I have been using SOAPdenovo (http://soap.genomics.org.cn/) as my main assembler for 6 years. It is very fast and can get good assemblies with high N50 value and low error rates in half an hour even with only one processor. The other assembler that was widely used is Vevlet. SOAPdenovo outperformed Vevlet in many comprisons I have done in bacterial genomes. However, things are changing and may it is the time for me to use a new assembler. There have been multiple pulications acclaimed that many new assemblers are much better than SOAPdenovo. One of which, SPAdes (http://bioinf.spbau.ru/spades), seems to have been proven to be the best (http://bioinformatics.oxfordjournals.org/content/29/8/1072). And many of my colleages suggested it to me. Thus, I decided to make a comparison between SOAPdenovo and SPAdes.

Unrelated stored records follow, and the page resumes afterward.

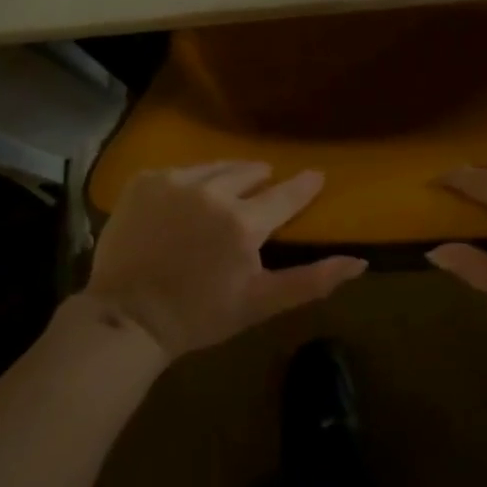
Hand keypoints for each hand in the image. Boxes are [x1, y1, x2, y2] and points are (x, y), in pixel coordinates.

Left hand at [85, 162, 366, 357]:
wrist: (126, 319)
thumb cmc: (199, 316)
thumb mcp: (259, 304)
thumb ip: (311, 281)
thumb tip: (360, 261)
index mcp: (243, 223)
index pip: (285, 194)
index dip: (303, 185)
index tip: (315, 176)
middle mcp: (212, 192)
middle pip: (249, 172)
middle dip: (259, 181)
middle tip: (259, 194)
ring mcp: (175, 182)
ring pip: (214, 167)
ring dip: (225, 177)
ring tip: (224, 191)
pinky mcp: (145, 180)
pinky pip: (178, 171)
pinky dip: (187, 183)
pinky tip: (183, 203)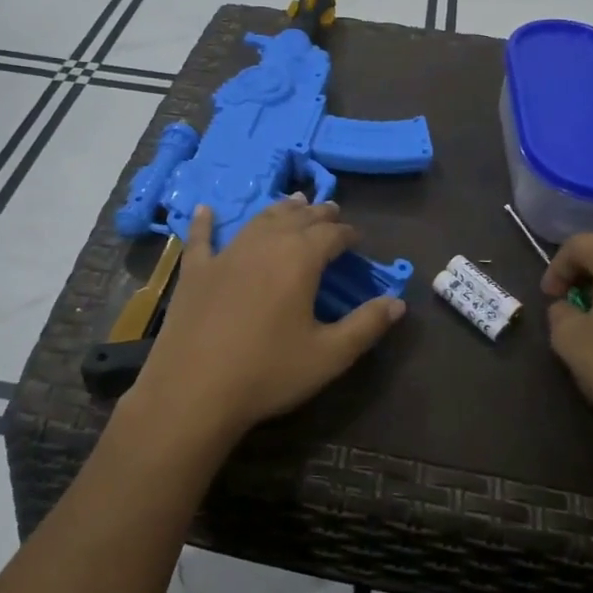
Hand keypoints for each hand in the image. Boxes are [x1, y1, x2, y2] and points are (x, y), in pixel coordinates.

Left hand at [124, 197, 405, 447]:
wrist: (194, 391)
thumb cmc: (268, 372)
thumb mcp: (329, 355)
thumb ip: (366, 325)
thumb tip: (398, 302)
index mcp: (300, 260)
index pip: (332, 235)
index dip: (347, 234)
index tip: (357, 239)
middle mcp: (265, 245)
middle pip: (297, 219)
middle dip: (318, 214)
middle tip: (331, 211)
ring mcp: (226, 254)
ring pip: (258, 221)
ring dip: (280, 209)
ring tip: (294, 201)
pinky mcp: (195, 271)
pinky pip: (201, 238)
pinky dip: (205, 221)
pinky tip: (205, 209)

Here I also included another assembler, IDBA-Hybrid (http://i.cs.hku.hk/~alse/idba/). The standard version of IDBA, IDBA-UC seems to be in the same level according to a comparison (http://bioinf.spbau.ru/spades) done by the authors of SPAdes. IDBA-Hybrid fits my request on population genetics perfectly. It is a reference accelerated assembler and the authors said "The expriments showed it outperforms all existing de novo or hybrid assembly algorithms". It is clear that IDBA-Hybrid at least outperforms IDBA-UC when you can find a closely related reference. However, I can not find any data on the performance of IDBA-Hybrid online. Thus, I hope this comparison can give me a overview for its capability.
DATA to compare
I used Vibrio cholera as an example. Some of the data are from Sanger Instititue (http://www.ncbi.nlm.nih.gov/pubmed/21866102) and many other are from BGI. It is not a good dataset for all bacteria but seems to be a good representive for Gram negative ones. V. cholera has two chromosomes with an average size of 4 MB, and carries kinds of repetitive regions as well as a long, complex region of super-intergron.
Three combinations of libararies were included in the datasset. 73 samples have reads in 54 bps with 300bps insertion length. 6 samples have reads in 100 bps with 300bps insertion length. 68 samples have reads in 100bps with 500bp Paired-end insertion and 6Kb mate-pair insertion.
IDBA_hybrid and spades were run with default settings. SOAPdenovo was run in 4 combinations of parameters, which are Kmer 23-43 with 2X kmer cutoff, Kmer 23-43 with 4X kmer cutoff, Kmer 41-63 with 2X kmer cutoff and Kmer 41-63 with 4X kmer cutoff. After the assembly, scaffolds with the highest N50 value were kept and intra-scaffold gaps were filled by Gapcloser from the same package. Although there are 4X147 runs to go for SOAPdenovo, it finished in about 1 day in two processors. IDBA_hybrid finished in 2 days and SPAdes finished after 5 days.
All the values in the table are average values over all the samples with the same libararies. Calculations are done by QUAST2.3 (http://bioinf.spbau.ru/quast)
This result is very different from many comparisons that have been done previously. The contigs and scaffolds generated by SOAPdenovo is comparable with those from SPAdes. It actually outperforms SPAdes in terms of N50 values for short reads (54bps). There are still major problems for SOAPdenovo for its high local misassemblies, and high indel rates with short reads. This comparison shows that SOAPdenovo is still a good assembler that can be used in first line applications, especially with its advantage of high speed comparing to any other assemblers.
The other assembler, IDBA_hybrid performs extremely good, with low error rates and high N50 values in samples with low coverage and short reads. In some extra samples with only 10-15X coverages, IDBA_hybrid is the only assembler that can give me meaningful assemblies. However, IDBA_hybrid works not as good as I expected in high coverage samples and with mate-pair libaries.